America's Wildest National Park Is a Journey to a Time Before Humans
Sometimes, you’ve gotta remind yourself that Mother Nature’s still got it. That no matter what we throw her way, the Earth still has massive, towering, free-flowing places where nature and animals all exist without a hint of human contact. Sometimes you just need to stand on a mountaintop with no other people in sight, breathe in the air, and go, “Damn, this place is a miracle.”
These kinds of experiences are the intention of our national parks. But anyone who’s visited any of the more-popular parks also knows that getting somewhere that uninhabited isn’t so easy. That spiritual feeling of isolation might require going somewhere a little less popular. Just to pick one out of a hat: How about, say, the least-visited national park in America.

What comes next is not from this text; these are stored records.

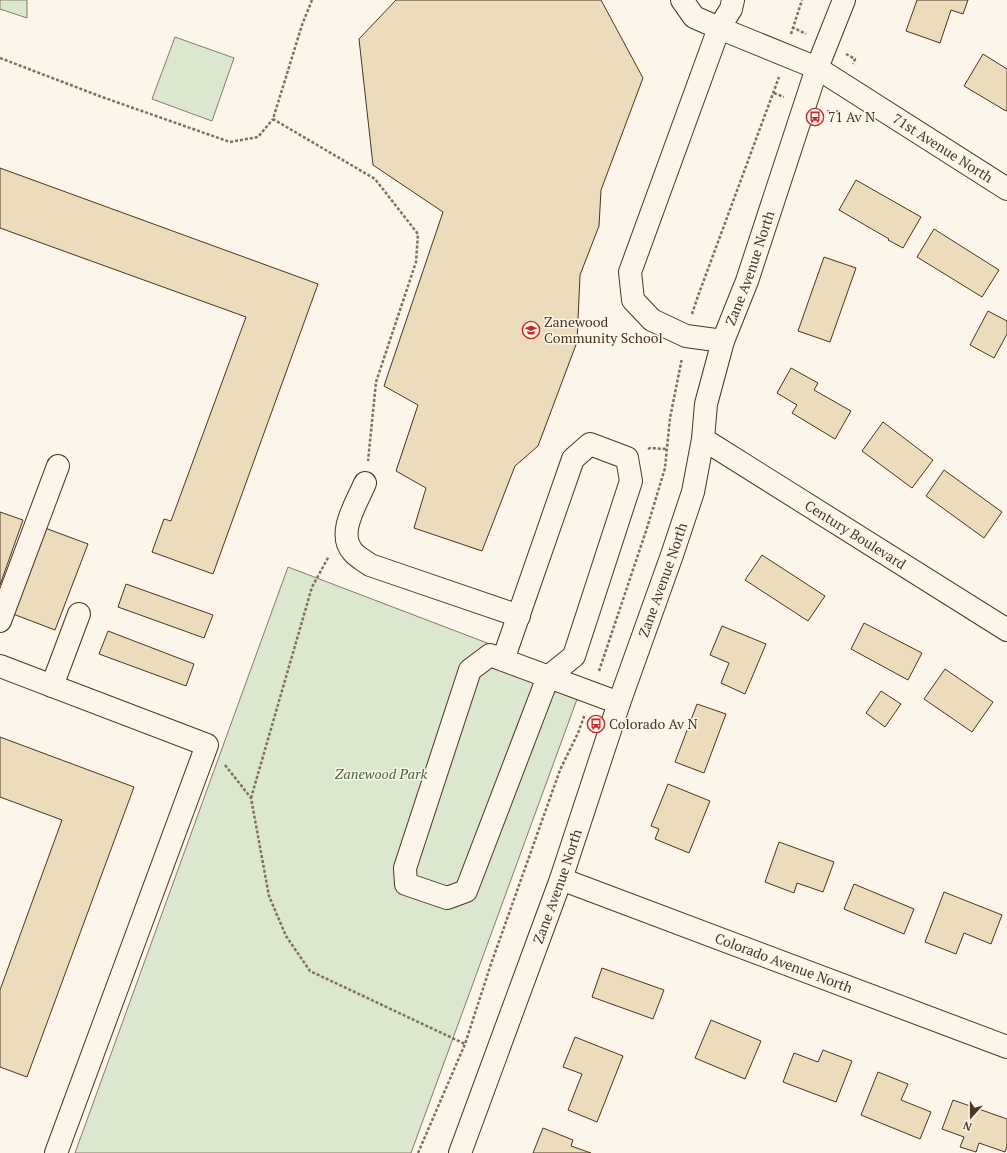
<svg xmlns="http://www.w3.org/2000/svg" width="1007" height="1153" font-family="'PT Serif',serif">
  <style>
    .green { fill: #dce7d0; stroke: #887966 }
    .building { fill: #ecdcbc; stroke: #4a3520 }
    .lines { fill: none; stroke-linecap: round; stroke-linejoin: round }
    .minor-casing { stroke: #4a3520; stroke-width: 24 }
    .path { stroke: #7f6f5c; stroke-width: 2.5; stroke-dasharray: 3 2; stroke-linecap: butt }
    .minor { stroke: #fbf6e9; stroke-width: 22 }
    .labels { text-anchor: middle; stroke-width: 3; stroke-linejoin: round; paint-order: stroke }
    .poi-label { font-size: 14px; fill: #4a3520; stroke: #fbf6e9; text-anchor: start }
    .street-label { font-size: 14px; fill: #4a3520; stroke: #fbf6e9 }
    .park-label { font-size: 14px; font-style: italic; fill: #436837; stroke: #fbf6e9 }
  </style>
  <rect width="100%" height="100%" fill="#fbf6e9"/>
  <path class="green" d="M0,0H27V18L0,9Z
    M175,37L234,58L212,121L152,99Z
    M288,567L584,680L411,1153H75Z"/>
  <path class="building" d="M396,0H601L643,78L601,190L599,226L580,275L577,342L538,446L515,466L482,551L414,528L426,488L396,471L418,405L384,386L443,212L373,165L359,39Z
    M917,0H968L963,14L951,10L940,43L906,31Z
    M983,54L1007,69V109L1006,111L964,86Z
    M0,168L318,284L213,574L152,552L164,519L171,521L246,317L0,228Z
    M856,180L921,217L903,248L888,240L889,239L839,210Z
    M934,229L999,270L982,297L917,257Z
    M824,257L856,268L830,342L798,331Z
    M988,311L1007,321V334L994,358L970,345Z
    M791,368L818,383L814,390L851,411L835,439L792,413L797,405L777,393Z
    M883,422L933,460L912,488L862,451Z
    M944,470L1002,512L984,538L926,496Z
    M0,512L23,520L0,585Z
    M45,528L88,544L55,630L13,614Z
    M762,555L825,596L808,621L745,580Z
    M126,584L213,615L204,638L118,607Z
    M864,623L922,653L908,680L851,649Z
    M722,626L766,644L745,694L721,683L729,663L710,655Z
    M108,631L194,664L186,686L99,654Z
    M945,669L993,702L972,732L924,699Z
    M881,691L901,704L885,727L866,713Z
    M697,704L726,714L704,773L675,762Z
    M0,737L134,787L27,1077L0,1067V990L62,820L0,797Z
    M668,784L710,801L689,853L655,839L659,829L651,826Z
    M779,842L834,862L823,892L797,883L794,893L765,882Z
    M854,884L914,909L904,934L844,909Z
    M944,892L1002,915L991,944L964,933L956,954L925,942Z
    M602,968L664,990L653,1019L592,997Z
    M711,1020L761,1041L745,1079L695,1058Z
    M575,1037L623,1056L597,1122L568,1110L582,1074L563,1067Z
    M823,1050L852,1061L836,1102L783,1082L794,1053L818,1062Z
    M878,1072L908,1084L901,1100L931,1112L920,1139L861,1115Z
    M953,1100L1007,1119V1146L1005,1152L979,1143L976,1152L960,1147L964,1137L942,1129Z
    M543,1128L573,1140L571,1146L591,1153H533Z"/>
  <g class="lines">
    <defs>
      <g id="minor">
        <path id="s1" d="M682,0L694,17L719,28L817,68L1007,189"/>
        <path d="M723,341L686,336L652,320L633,300L630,272L719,28L731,9L733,0"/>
        <path id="s2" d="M703,439L1007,630"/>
        <path d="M365,483C357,503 336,533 353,552C357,557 365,561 370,565L519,616"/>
        <path d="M0,621L58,466"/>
        <path d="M503,660L573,459L590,444L627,458L631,481L574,656L548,677L466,891L447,898L406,884L405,868L470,670L490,655C533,671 576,687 619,703"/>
        <path d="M0,666L207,745L56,1153"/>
        <path d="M52,686L79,614"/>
        <path id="s3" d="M561,879L1007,1047"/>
        <path id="s4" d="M460,1153L561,879L619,703L672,555L693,492L703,439L706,404L723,341L747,281L817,68L844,0"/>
      </g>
    </defs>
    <use href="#minor" class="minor-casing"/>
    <path class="path" d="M312,0L302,25L273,119L375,179L418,234L416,262L376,382L368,461
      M792,27L806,34
      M791,34L802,0
      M846,54L855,59L853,64
      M0,58L102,97L230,142L258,137L273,119
      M774,93L784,97
      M827,111L837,113L838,109
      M692,314L698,296L779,77
      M648,449L650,448L667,449
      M599,671L647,528L665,468L670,418L682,358
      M225,765L251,798L269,896L286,936L310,971L465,1044
      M251,798L312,587L329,556
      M418,1153L465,1044L491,964L560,770L578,733L585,714"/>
    <use href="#minor" class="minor"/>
  </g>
  <defs>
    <symbol id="bus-ring" viewBox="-11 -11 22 22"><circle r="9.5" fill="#fbf6e9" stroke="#c62828" stroke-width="1.5"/><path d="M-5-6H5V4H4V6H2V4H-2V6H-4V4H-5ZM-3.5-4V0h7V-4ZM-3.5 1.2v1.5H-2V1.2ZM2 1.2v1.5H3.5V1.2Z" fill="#c62828"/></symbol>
    <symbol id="school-ring" viewBox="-11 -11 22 22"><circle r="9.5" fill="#fbf6e9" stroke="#c62828" stroke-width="1.5"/><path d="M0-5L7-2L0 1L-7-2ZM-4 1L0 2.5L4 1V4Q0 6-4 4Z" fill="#c62828"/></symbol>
  </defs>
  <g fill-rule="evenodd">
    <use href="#bus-ring" x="805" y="107" width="20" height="20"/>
    <use href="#school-ring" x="521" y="320" width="20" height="20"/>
    <use href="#bus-ring" x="586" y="714" width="20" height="20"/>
  </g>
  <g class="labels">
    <g class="poi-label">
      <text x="828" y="122">71 Av N</text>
      <text x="544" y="327">Zanewood<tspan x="544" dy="16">Community School</tspan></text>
      <text x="609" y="729">Colorado Av N</text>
    </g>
    <g class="street-label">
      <text dy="5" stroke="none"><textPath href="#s1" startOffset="303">71st Avenue North</textPath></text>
      <text dy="5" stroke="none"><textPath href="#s4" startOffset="933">Zane Avenue North</textPath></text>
      <text dy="5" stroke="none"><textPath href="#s2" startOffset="180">Century Boulevard</textPath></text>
      <text dy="5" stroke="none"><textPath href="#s4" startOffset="608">Zane Avenue North</textPath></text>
      <text dy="5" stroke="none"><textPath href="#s4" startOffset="284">Zane Avenue North</textPath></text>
      <text dy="5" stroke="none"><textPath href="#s3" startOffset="238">Colorado Avenue North</textPath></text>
    </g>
    <g class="park-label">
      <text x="381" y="779">Zanewood Park</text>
    </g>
  </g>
  <g transform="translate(971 1117) rotate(201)" stroke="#fbf6e9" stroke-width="3" paint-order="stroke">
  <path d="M0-3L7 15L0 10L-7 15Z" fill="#4a3520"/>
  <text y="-6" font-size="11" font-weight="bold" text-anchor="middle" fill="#4a3520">N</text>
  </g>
</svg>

Enter Gates of the Arctic National Park and Preserve in north-central Alaska, an 8.5-million-acre swath of untamed wilderness with no roads, no signs, no infrastructure, and virtually no trace of human existence. It’s a rugged, mountainous brute of a place where you can explore land no other living person has set foot on. Getting here won’t be easy. Or cheap. Or really sensible at all. But if your idea of vacation is disconnecting completely, and experiencing the planet as it was before people took over, there might not be a better place in America for you.

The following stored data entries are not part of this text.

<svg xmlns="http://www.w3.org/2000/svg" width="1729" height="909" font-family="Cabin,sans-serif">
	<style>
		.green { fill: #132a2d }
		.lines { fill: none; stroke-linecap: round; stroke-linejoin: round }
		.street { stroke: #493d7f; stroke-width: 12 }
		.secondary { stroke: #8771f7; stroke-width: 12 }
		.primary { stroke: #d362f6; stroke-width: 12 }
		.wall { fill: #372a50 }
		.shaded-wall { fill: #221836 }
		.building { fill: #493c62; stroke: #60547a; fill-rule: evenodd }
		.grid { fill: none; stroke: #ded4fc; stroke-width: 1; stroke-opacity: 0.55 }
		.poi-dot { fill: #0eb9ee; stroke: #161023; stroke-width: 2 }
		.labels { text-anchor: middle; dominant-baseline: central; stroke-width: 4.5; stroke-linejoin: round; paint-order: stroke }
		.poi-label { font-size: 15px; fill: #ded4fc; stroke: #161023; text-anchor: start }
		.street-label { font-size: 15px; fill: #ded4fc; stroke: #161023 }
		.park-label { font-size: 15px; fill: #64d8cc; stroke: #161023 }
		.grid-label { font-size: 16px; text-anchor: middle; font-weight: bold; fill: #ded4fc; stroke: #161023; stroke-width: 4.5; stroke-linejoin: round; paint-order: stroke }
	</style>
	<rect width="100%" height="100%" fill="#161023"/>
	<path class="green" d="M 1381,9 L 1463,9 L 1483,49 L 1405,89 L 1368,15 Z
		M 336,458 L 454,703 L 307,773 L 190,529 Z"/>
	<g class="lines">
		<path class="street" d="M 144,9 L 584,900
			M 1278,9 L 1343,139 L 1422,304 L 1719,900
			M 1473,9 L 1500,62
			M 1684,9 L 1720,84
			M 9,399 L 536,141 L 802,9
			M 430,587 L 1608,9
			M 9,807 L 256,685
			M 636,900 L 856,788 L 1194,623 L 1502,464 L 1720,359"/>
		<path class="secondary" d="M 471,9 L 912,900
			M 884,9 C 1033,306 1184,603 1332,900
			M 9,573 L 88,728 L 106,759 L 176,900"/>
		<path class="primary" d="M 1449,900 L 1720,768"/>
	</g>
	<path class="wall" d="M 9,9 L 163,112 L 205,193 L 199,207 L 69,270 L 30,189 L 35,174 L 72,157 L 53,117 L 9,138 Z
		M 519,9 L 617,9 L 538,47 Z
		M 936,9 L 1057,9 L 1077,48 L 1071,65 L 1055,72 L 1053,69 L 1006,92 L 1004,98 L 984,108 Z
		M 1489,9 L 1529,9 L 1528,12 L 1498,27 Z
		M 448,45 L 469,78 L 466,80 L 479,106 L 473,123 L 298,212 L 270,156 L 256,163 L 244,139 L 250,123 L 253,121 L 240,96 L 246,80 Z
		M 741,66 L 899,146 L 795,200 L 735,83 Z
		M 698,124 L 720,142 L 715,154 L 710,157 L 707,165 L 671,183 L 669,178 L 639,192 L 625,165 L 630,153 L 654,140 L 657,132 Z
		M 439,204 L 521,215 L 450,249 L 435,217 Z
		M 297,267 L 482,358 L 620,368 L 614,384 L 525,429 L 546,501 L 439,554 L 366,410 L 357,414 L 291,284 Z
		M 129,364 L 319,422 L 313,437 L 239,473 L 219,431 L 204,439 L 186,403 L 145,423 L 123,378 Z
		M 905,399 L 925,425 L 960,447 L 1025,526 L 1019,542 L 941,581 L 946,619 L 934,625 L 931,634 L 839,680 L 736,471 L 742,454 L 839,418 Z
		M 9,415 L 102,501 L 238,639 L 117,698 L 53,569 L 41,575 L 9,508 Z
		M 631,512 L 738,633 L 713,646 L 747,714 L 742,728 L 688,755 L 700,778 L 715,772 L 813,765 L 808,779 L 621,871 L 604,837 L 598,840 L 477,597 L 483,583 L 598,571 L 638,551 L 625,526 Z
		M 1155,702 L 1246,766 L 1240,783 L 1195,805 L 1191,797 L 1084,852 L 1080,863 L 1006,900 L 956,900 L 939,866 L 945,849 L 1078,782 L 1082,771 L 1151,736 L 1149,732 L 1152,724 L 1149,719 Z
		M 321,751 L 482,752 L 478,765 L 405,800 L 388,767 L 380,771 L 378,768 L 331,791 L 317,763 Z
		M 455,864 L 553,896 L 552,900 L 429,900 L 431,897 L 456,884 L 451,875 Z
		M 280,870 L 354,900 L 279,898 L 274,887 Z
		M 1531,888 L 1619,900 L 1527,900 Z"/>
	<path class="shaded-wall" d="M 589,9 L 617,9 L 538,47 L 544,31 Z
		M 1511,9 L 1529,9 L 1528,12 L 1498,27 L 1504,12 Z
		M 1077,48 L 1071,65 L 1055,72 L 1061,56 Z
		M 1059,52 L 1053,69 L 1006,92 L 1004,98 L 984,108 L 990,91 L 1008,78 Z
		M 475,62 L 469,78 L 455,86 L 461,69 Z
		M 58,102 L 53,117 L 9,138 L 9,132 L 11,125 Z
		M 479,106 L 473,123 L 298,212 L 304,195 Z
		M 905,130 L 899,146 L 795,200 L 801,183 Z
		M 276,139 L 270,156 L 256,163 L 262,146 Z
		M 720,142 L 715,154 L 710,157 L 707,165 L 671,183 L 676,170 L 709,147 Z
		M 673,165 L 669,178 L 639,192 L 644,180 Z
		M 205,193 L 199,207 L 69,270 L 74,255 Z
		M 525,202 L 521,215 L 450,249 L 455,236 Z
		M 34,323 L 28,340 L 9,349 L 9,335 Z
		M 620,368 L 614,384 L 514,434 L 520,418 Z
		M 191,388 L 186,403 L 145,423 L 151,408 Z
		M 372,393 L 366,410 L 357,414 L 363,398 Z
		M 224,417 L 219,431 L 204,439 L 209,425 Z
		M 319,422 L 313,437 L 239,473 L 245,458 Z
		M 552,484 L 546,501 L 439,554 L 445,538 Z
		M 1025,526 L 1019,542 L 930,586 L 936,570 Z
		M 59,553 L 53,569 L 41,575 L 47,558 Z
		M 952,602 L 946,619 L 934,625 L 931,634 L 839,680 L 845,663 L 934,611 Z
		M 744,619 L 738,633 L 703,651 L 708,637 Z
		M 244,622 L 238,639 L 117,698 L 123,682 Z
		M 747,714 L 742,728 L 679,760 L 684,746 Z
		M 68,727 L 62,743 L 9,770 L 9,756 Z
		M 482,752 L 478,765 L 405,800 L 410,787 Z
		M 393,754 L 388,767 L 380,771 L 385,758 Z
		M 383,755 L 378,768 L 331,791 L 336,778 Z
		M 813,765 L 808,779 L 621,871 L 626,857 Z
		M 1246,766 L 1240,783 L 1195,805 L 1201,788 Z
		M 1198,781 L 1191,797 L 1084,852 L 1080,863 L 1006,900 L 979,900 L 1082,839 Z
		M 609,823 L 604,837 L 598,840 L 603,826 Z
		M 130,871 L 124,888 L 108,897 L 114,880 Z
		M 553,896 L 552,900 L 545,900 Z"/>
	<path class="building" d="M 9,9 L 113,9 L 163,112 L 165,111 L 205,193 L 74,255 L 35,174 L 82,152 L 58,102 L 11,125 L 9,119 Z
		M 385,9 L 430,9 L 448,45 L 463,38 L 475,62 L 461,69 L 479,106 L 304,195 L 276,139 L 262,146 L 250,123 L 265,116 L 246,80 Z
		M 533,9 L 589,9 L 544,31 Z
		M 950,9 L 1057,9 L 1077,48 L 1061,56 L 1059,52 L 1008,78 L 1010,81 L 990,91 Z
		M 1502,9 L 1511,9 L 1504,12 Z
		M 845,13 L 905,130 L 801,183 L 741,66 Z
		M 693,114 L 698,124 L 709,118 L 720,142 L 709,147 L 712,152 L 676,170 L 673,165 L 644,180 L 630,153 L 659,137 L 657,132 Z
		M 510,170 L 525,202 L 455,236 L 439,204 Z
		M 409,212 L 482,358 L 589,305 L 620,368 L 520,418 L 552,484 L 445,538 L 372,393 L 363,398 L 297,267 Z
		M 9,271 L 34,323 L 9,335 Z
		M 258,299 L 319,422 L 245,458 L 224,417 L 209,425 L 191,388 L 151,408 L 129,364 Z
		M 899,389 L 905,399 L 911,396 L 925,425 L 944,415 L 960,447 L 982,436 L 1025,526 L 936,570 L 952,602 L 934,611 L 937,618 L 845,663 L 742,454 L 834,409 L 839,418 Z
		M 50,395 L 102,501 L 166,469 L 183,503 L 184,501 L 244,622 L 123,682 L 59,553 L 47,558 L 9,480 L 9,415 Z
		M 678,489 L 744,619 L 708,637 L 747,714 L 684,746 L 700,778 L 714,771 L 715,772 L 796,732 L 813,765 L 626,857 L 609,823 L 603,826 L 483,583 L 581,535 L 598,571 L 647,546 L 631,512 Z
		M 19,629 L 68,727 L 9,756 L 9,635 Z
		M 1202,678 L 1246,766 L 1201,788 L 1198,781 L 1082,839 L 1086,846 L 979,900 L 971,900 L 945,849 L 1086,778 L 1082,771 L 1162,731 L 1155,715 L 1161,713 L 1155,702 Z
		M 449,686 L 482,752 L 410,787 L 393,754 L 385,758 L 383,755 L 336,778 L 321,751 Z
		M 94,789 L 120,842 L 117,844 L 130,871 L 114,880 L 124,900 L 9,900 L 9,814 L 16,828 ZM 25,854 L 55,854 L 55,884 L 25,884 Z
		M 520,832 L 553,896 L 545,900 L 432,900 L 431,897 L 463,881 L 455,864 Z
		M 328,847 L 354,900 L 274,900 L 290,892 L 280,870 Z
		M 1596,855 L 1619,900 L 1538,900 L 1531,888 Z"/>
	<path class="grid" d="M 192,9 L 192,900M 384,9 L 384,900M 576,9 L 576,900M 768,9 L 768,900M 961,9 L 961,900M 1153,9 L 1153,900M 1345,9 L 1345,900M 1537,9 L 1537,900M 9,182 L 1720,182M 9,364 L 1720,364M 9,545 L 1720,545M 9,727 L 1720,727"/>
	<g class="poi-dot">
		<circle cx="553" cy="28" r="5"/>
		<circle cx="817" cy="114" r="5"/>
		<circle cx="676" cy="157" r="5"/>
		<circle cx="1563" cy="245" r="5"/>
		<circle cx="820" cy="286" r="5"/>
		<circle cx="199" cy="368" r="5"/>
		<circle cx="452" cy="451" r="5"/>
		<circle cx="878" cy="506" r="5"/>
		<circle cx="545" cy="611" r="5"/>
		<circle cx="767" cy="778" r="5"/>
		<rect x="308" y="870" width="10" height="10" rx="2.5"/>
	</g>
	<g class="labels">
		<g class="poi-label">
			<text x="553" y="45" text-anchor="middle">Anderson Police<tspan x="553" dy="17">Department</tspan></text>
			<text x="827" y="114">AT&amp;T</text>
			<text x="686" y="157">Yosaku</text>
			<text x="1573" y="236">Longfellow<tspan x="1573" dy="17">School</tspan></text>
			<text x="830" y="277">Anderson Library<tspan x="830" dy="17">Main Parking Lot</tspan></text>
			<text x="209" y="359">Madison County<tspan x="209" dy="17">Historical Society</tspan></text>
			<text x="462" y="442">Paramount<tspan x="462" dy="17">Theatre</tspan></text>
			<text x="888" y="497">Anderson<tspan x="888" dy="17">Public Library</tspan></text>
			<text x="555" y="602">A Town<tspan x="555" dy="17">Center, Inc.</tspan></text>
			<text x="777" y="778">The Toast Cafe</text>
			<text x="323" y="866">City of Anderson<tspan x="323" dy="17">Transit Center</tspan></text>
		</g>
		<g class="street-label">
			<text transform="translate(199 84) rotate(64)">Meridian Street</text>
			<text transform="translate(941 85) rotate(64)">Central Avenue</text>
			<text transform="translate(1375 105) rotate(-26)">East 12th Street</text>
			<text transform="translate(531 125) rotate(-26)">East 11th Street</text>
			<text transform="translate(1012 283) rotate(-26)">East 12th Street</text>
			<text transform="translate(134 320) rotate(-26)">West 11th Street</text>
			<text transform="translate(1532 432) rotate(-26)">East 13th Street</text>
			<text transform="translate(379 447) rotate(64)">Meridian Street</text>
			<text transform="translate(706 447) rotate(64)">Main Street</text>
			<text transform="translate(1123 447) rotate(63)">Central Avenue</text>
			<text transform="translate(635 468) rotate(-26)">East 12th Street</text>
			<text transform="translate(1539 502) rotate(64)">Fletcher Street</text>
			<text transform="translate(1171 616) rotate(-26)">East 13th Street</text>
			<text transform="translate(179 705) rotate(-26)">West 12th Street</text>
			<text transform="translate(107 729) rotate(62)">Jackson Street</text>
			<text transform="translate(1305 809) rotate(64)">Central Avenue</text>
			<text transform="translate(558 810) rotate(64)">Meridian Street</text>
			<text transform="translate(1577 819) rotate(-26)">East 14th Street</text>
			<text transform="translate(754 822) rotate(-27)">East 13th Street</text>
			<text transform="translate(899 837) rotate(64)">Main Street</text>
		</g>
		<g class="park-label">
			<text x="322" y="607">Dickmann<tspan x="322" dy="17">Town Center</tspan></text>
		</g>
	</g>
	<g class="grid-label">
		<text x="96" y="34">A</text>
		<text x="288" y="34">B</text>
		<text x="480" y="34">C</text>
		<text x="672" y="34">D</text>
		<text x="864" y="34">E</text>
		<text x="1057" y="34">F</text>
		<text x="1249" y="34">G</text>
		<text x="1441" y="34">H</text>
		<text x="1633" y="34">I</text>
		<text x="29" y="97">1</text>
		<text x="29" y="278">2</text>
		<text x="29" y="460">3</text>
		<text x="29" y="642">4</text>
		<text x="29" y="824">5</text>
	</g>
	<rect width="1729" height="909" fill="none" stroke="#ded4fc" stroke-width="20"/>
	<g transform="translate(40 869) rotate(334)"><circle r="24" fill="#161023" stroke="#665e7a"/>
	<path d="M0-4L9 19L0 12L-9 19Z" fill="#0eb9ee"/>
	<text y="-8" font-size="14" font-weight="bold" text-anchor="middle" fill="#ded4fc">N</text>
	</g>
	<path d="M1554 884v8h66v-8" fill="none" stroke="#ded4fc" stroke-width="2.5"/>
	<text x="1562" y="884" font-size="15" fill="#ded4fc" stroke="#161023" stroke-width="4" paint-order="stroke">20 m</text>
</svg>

All of the scenery, none of the people
With all that as a caveat, it may surprise you that all of 11,000 people visit the Gates of the Arctic each year -- fewer than the Grand Canyon sees daily. A stamp from here gives you a lifetime of national park street cred, not only because it’s incredibly difficult to get to, but because the unique, rigorous experience.

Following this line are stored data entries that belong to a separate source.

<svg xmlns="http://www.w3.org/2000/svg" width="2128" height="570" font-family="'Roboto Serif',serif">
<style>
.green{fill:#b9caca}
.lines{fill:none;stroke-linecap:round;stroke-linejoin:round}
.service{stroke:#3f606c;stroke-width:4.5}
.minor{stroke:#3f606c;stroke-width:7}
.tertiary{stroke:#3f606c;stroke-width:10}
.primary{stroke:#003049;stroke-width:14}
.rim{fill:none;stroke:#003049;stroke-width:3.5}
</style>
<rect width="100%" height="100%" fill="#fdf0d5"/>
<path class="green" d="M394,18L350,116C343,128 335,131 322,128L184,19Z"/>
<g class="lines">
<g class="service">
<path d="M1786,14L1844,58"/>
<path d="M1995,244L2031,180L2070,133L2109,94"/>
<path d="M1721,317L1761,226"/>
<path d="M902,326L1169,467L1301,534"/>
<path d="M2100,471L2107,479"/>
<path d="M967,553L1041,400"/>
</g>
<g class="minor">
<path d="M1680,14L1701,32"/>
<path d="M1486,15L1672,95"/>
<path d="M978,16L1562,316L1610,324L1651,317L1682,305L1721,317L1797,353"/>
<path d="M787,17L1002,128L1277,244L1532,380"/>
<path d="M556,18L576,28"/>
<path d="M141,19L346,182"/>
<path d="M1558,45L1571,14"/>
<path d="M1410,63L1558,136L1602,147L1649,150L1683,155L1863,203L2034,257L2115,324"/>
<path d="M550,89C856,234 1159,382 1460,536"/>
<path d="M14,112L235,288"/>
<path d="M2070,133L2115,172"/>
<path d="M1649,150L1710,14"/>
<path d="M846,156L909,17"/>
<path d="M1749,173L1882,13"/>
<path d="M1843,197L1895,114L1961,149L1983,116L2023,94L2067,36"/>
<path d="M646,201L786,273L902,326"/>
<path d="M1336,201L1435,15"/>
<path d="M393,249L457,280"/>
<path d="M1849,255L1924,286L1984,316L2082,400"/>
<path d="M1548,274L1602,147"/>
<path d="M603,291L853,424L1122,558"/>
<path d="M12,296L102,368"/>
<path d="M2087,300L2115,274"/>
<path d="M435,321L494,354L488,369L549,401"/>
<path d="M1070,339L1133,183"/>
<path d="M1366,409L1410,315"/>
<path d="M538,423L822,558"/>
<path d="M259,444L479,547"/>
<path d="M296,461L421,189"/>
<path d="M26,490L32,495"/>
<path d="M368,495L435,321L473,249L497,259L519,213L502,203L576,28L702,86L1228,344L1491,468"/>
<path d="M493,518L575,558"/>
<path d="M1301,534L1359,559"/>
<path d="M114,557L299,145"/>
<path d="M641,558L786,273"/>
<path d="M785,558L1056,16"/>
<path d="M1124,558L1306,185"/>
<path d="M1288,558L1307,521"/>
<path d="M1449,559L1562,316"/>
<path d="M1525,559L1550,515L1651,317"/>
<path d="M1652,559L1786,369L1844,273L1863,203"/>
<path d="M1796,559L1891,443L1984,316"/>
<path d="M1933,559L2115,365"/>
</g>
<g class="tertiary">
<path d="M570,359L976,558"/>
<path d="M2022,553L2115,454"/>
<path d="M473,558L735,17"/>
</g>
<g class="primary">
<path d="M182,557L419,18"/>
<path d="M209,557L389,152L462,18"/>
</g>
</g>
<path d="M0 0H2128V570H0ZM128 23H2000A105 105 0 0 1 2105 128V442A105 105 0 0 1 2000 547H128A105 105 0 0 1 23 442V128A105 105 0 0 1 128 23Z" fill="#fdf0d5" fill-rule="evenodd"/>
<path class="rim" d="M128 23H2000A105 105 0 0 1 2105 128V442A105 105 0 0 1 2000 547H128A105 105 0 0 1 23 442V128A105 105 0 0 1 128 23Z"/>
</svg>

“It’s a place that truly shows what it means to get out into wilderness,” says Adam Mehlhorn, the park’s district ranger. He’s one of two staffers at the park’s visitors station in nearby Bettles, a number that balloons to half a dozen in summer. “It will have a profound effect on you, to be in an area that’s never been touched by people. People can take solace that there’s a place out there where animals can continue to do what they do naturally. The significant impact humans have had, it’s life-changing to realize there are places that aren’t like that.”

The park houses the central and eastern parts of the Brooks Range -- essentially the northern tip of the Rocky Mountains -- as well as the Endicott and Schwatka Mountains. The most popular destination in the park, relatively speaking, are the Arrigetch Peaks, a set of jagged mountains and valleys reminiscent of Yellowstone’s Hayden Valley or Yosemite’s Half Dome, with literally none of the people.
Standing alone atop a windswept peak staring out at treeless infinity with rivers cutting through green fields is a rare experience, and one that doesn’t come easily. The highest point in the park is a little over 9,000 feet, though most peaks are around 3,000. None have anything resembling marked trails or signage, so while the climbs might not be that high, they’re extremely difficult. Once at the top, with nobody else around and endless expanse, you’ll feel a little like Simba looking out on the savanna, knowing all you survey is yours in the fleeting moment.
“It’s so drastic and impressive, but if it was somewhere you could drive into that would really affect it,” Mehlhorn says. “That’s the big reason people want to come out here: You’re really getting that ‘you’re the only person out here’ kind of feeling.”

Ditto on rafting any of the six designated Wild and Scenic Rivers in the park. While rafting rivers like the Kobuk, Noatak, and Koyukuk you won’t see a single bridge going overhead, but you will see wolves, wolverines, and moose. Days here will have you floating past bears and caribou who’ve literally never seen a human being before, as they migrate through the park.
“They’re just as surprised to see you as you are to see them,” Mehlhorn says. “It’s truly seeing animals in their wildest form. They may have lived their lives and you’re the first person they’ve seen, and it’s like seeing an alien in Central Park.”
He insists the animals are more curious than dangerous, and people shouldn’t worry too much about encounters. You’re thrown back into the food chain, but maybe it’s even serene to float through a valley between towering mountains, with nothing but wilderness and animals in front of you. It’s as close to being a pioneering river explorer as most of us will ever get.